# Nitro Vapor or Nitro Traveller 007...advice?



## jmc (Sep 30, 2010)

Hi fellow yakkers,

Interested in your advice anyone using a Nitro rod, either the Vapor or the Traveller...

I am looking to purchase a Vapor (6'6" 1-3 kg) or a Traveller 007 (6"6" 2-4 kg) solely for bream fishing in local estuaries from a Hobie Revo.

Anyone using either of these sticks... any recommendations? Is the Vapor 6' a viable option from a yak... any advantages a 6' aot a 6' 6"?

Thanks for any help or reviews...

jmc


----------



## simond11 (Aug 29, 2005)

Hi jmc
I have never used the rods you have mentioned but I own a Nitro Viper and a Nitro Godzilla for ocean fishing and I find them fantastic. Light, very well made, although expensive. 
You can drop the people at Innovator a line and ask for their advice. That's what I did. They are very helpful.
Good luck
Cheers


----------



## feelfree09 (May 5, 2009)

the vapor is a sweet little rod, i've used a 6'6 and it was great, i fish light tho so thats just my preference. some will recommend a 2-4kg if the areas your fishing require a slightly heavier rod. depending on bycatch i guess. good luck, cant go wrong with a nitro in my opinion


----------



## imnotoriginal (Jan 13, 2008)

I have the 007 traveller. It's a great little rod and the way it breaks down into pieces is very handy. I used this rod for most of my softplastic fishing for bream. It's landed plenty and is a good little stick for throwing light weights. I don't like trying to impart action on hardbodies with it, it's a little soft in its action for that, but great for softies. I would personally go for the traveller as it is soft enough and I prefer my rods to be a little longer than 6 foot, with most I own around 7 instead.
Joel


----------



## HAWKEYE3 (Jan 8, 2009)

Trust your instincts but my gut feel is to go for the 1 to 3 kg rod.

Regards

Hawkeye3


----------



## hughmungus (Aug 25, 2008)

i have both and yes they are great, get both


----------



## jmc (Sep 30, 2010)

So, any distinct difference in strength of the 6 piece Traveller? What about action in the rod itself? Somewhere I read to stay away from multi-piece rods as the more pieces the weaker the actual strength of the rod compared to 1 or 2 piece?
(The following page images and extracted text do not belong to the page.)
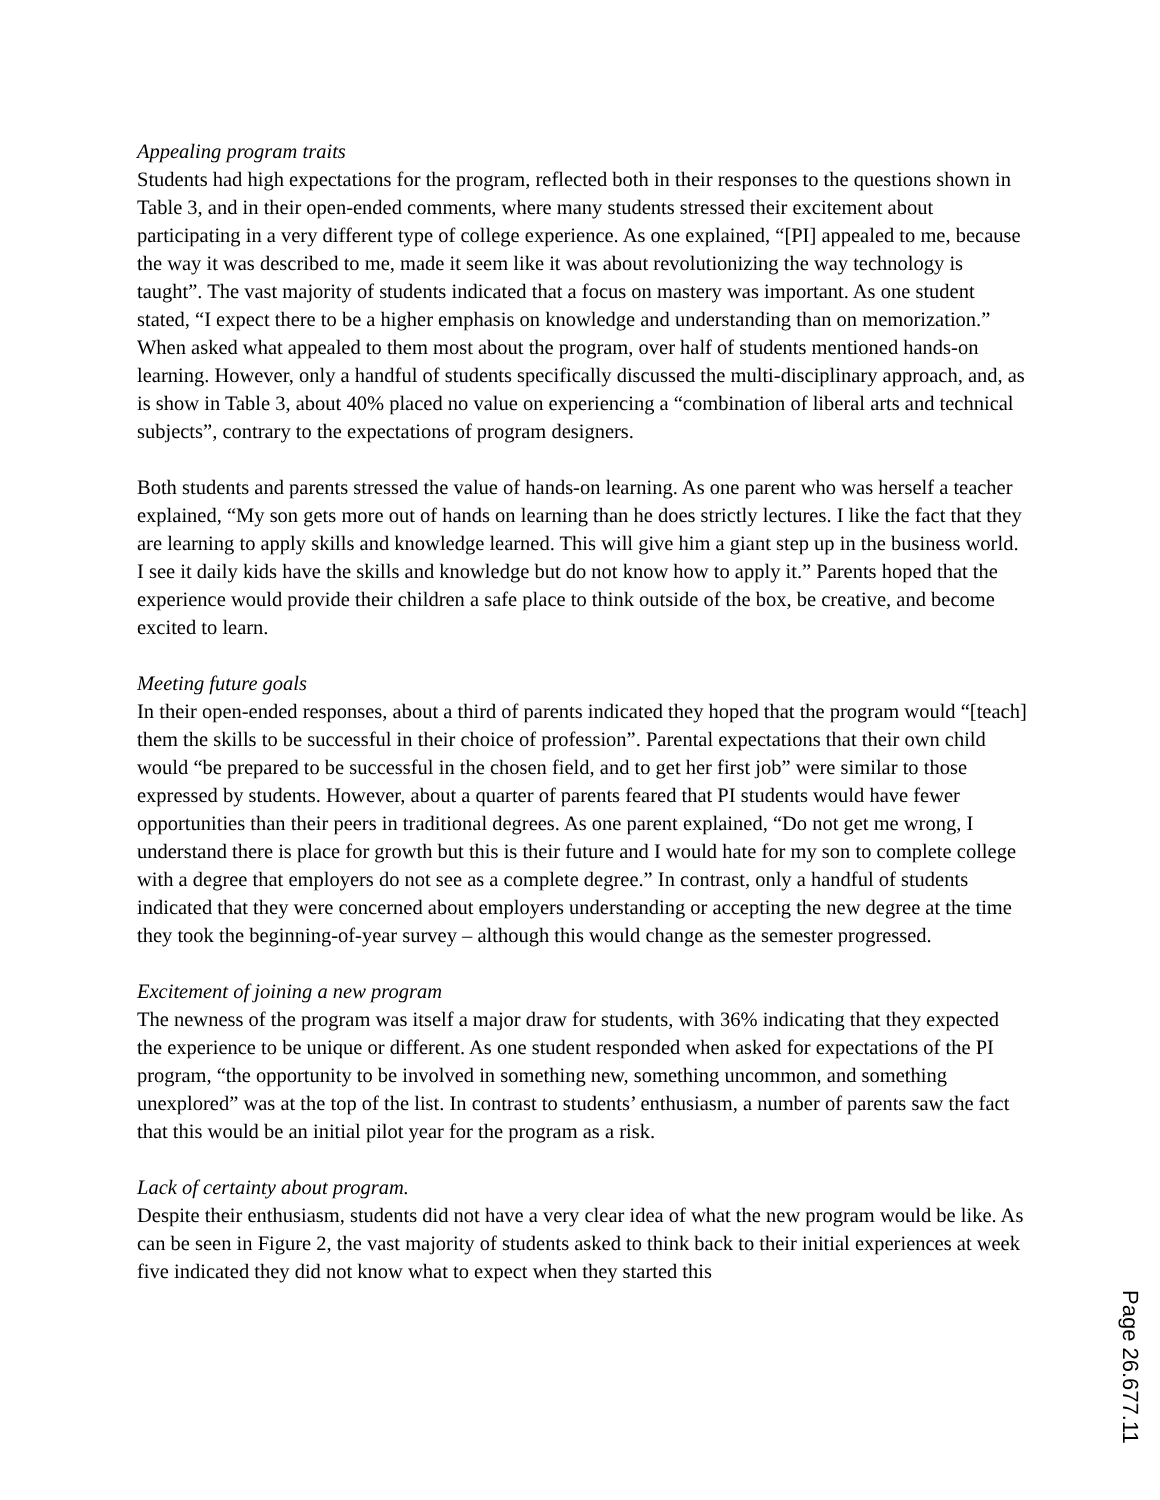Appealing program traits
Students had high expectations for the program, reflected both in their responses to the questions shown in Table 3, and in their open-ended comments, where many students stressed their excitement about participating in a very different type of college experience. As one explained, “[PI] appealed to me, because the way it was described to me, made it seem like it was about revolutionizing the way technology is taught”. The vast majority of students indicated that a focus on mastery was important. As one student stated, “I expect there to be a higher emphasis on knowledge and understanding than on memorization.” When asked what appealed to them most about the program, over half of students mentioned hands-on learning. However, only a handful of students specifically discussed the multi-disciplinary approach, and, as is show in Table 3, about 40% placed no value on experiencing a “combination of liberal arts and technical subjects”, contrary to the expectations of program designers.
Both students and parents stressed the value of hands-on learning. As one parent who was herself a teacher explained, “My son gets more out of hands on learning than he does strictly lectures. I like the fact that they are learning to apply skills and knowledge learned. This will give him a giant step up in the business world. I see it daily kids have the skills and knowledge but do not know how to apply it.” Parents hoped that the experience would provide their children a safe place to think outside of the box, be creative, and become excited to learn.
Meeting future goals
In their open-ended responses, about a third of parents indicated they hoped that the program would “[teach] them the skills to be successful in their choice of profession”. Parental expectations that their own child would “be prepared to be successful in the chosen field, and to get her first job” were similar to those expressed by students. However, about a quarter of parents feared that PI students would have fewer opportunities than their peers in traditional degrees. As one parent explained, “Do not get me wrong, I understand there is place for growth but this is their future and I would hate for my son to complete college with a degree that employers do not see as a complete degree.” In contrast, only a handful of students indicated that they were concerned about employers understanding or accepting the new degree at the time they took the beginning-of-year survey – although this would change as the semester progressed.
Excitement of joining a new program
The newness of the program was itself a major draw for students, with 36% indicating that they expected the experience to be unique or different. As one student responded when asked for expectations of the PI program, “the opportunity to be involved in something new, something uncommon, and something unexplored” was at the top of the list. In contrast to students’ enthusiasm, a number of parents saw the fact that this would be an initial pilot year for the program as a risk.
Lack of certainty about program.
Despite their enthusiasm, students did not have a very clear idea of what the new program would be like. As can be seen in Figure 2, the vast majority of students asked to think back to their initial experiences at week five indicated they did not know what to expect when they started this
Page 26.677.11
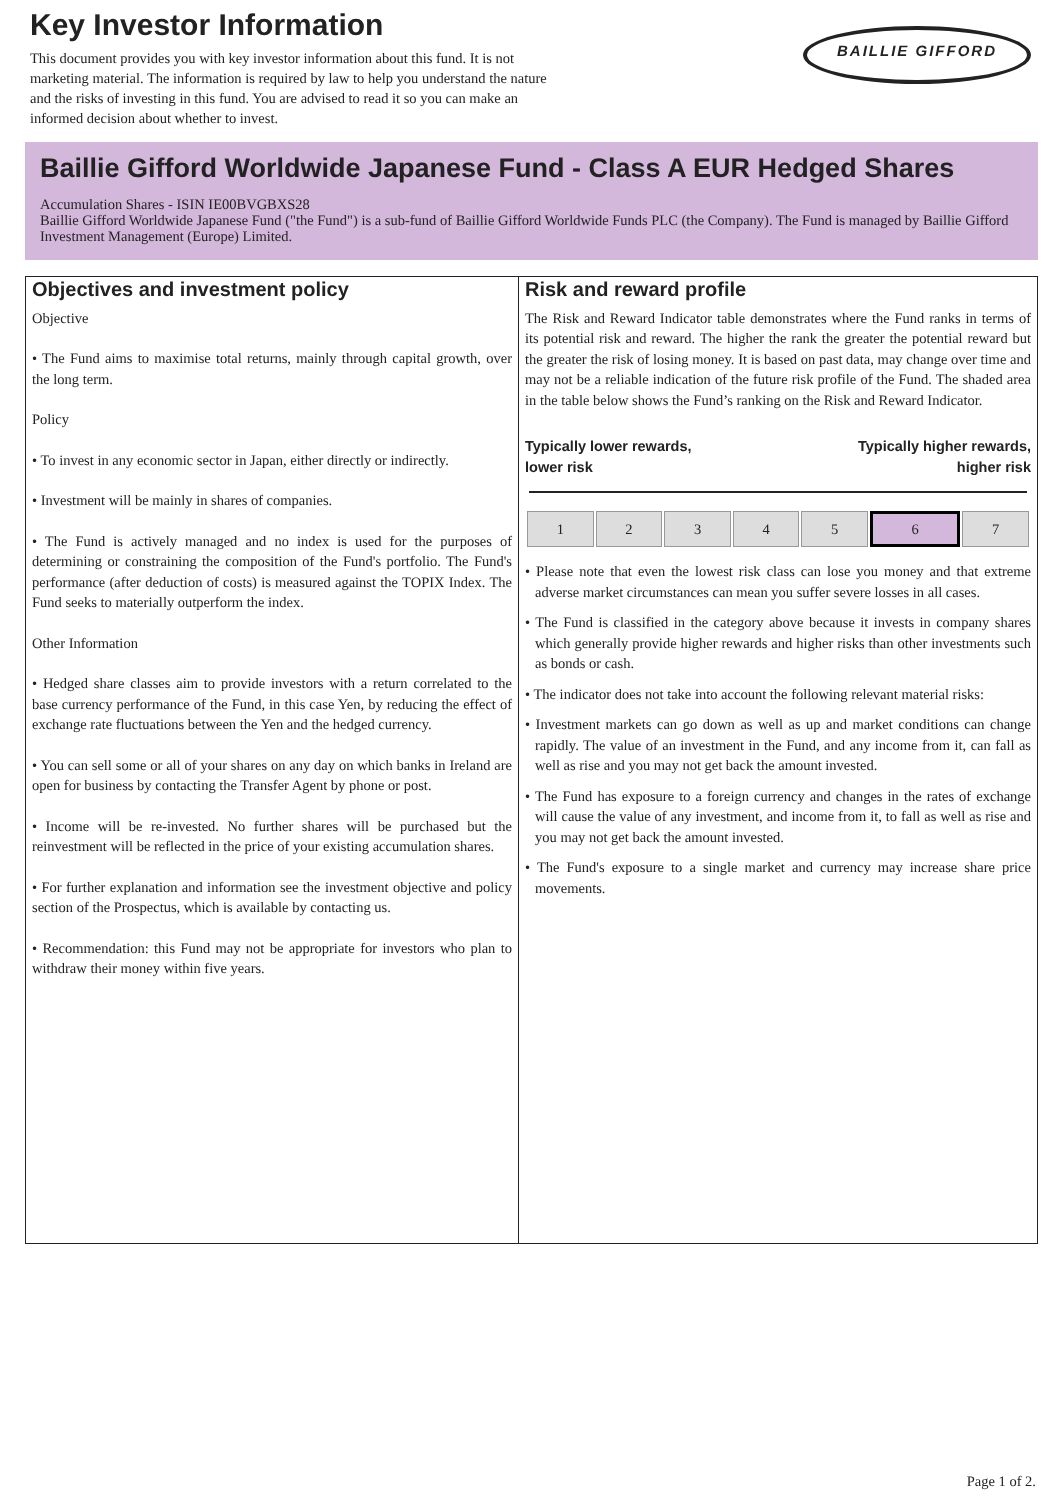Key Investor Information
BAILLIE GIFFORD
This document provides you with key investor information about this fund. It is not marketing material. The information is required by law to help you understand the nature and the risks of investing in this fund. You are advised to read it so you can make an informed decision about whether to invest.
Baillie Gifford Worldwide Japanese Fund - Class A EUR Hedged Shares
Accumulation Shares - ISIN IE00BVGBXS28
Baillie Gifford Worldwide Japanese Fund ("the Fund") is a sub-fund of Baillie Gifford Worldwide Funds PLC (the Company). The Fund is managed by Baillie Gifford Investment Management (Europe) Limited.
Objectives and investment policy
Objective
• The Fund aims to maximise total returns, mainly through capital growth, over the long term.
Policy
• To invest in any economic sector in Japan, either directly or indirectly.
• Investment will be mainly in shares of companies.
• The Fund is actively managed and no index is used for the purposes of determining or constraining the composition of the Fund's portfolio. The Fund's performance (after deduction of costs) is measured against the TOPIX Index. The Fund seeks to materially outperform the index.
Other Information
• Hedged share classes aim to provide investors with a return correlated to the base currency performance of the Fund, in this case Yen, by reducing the effect of exchange rate fluctuations between the Yen and the hedged currency.
• You can sell some or all of your shares on any day on which banks in Ireland are open for business by contacting the Transfer Agent by phone or post.
• Income will be re-invested. No further shares will be purchased but the reinvestment will be reflected in the price of your existing accumulation shares.
• For further explanation and information see the investment objective and policy section of the Prospectus, which is available by contacting us.
• Recommendation: this Fund may not be appropriate for investors who plan to withdraw their money within five years.
Risk and reward profile
The Risk and Reward Indicator table demonstrates where the Fund ranks in terms of its potential risk and reward. The higher the rank the greater the potential reward but the greater the risk of losing money. It is based on past data, may change over time and may not be a reliable indication of the future risk profile of the Fund. The shaded area in the table below shows the Fund’s ranking on the Risk and Reward Indicator.
Typically lower rewards,
lower risk Typically higher rewards,
higher risk
| 1 | 2 | 3 | 4 | 5 | 6 | 7 |
• Please note that even the lowest risk class can lose you money and that extreme adverse market circumstances can mean you suffer severe losses in all cases.
• The Fund is classified in the category above because it invests in company shares which generally provide higher rewards and higher risks than other investments such as bonds or cash.
• The indicator does not take into account the following relevant material risks:
• Investment markets can go down as well as up and market conditions can change rapidly. The value of an investment in the Fund, and any income from it, can fall as well as rise and you may not get back the amount invested.
• The Fund has exposure to a foreign currency and changes in the rates of exchange will cause the value of any investment, and income from it, to fall as well as rise and you may not get back the amount invested.
• The Fund's exposure to a single market and currency may increase share price movements.
Page 1 of 2.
I plan to use mainly hardbodies, Ecogear metals as well as the SX40s... are these okay on the Traveller which I see is rated at 2-4 kg line?

Thanks everyone for your ideas...

jmc


----------



## imnotoriginal (Jan 13, 2008)

The action is soft on the traveller but I haven't had any problems with it for strength. You can still use it for hardbodies, I just prefer a rod with a stiffer action for that.
Joel


----------



## jmc (Sep 30, 2010)

Thanks for the responses,...

So,... what fish weight, size have you manged to catch on the Vapor 6'6" and the 007 Traveller?

Still concerned not to be too restricted by finesse style fishing that I can't use the rod for other things...

for example,.. if I hit a big flattie ... or a mulloway,... what's possible??!! (apart from a broken rod!!)

jmc


----------



## imnotoriginal (Jan 13, 2008)

Mine only has 2 and 4lb braid on the reel I pair it with, so it's never been put under immense drag pressure. 40cm GT on 4lb leader is probably the biggest fish landed so far along with quite a few bream. I was monstered by a few mangrove jack during round 2 of the KFT. This rod is never loaded up with really heavy line as I have other rods for that purpose but it does its job well.
Joel


----------



## jmc (Sep 30, 2010)

thanks for feedback imnotoriginal...

Still thinking... I still like the specs on both rods, obviously built for for different specific purposes... Any more thoughts anyone...?

I did talk to someone recently who said he landed successfully a 15 kg mangrove jack on the Vapor 6'6"!!!! Had to hold the rod pointed almost straight at the fish to keep it on...!

Any other true stories about these rods... the Vapor or the Traveller?

jmc


----------



## TheKingyWhisperer (Jan 11, 2011)

I once had a Vapor 70 and it use to really annoy me. Beautiful rod but too light for a heavy handed fisho like myself. It is hard to go from jigging up kingies to flicking ultra light lures. I do love Nitro rods though. I will be using my Viper this weekend.


----------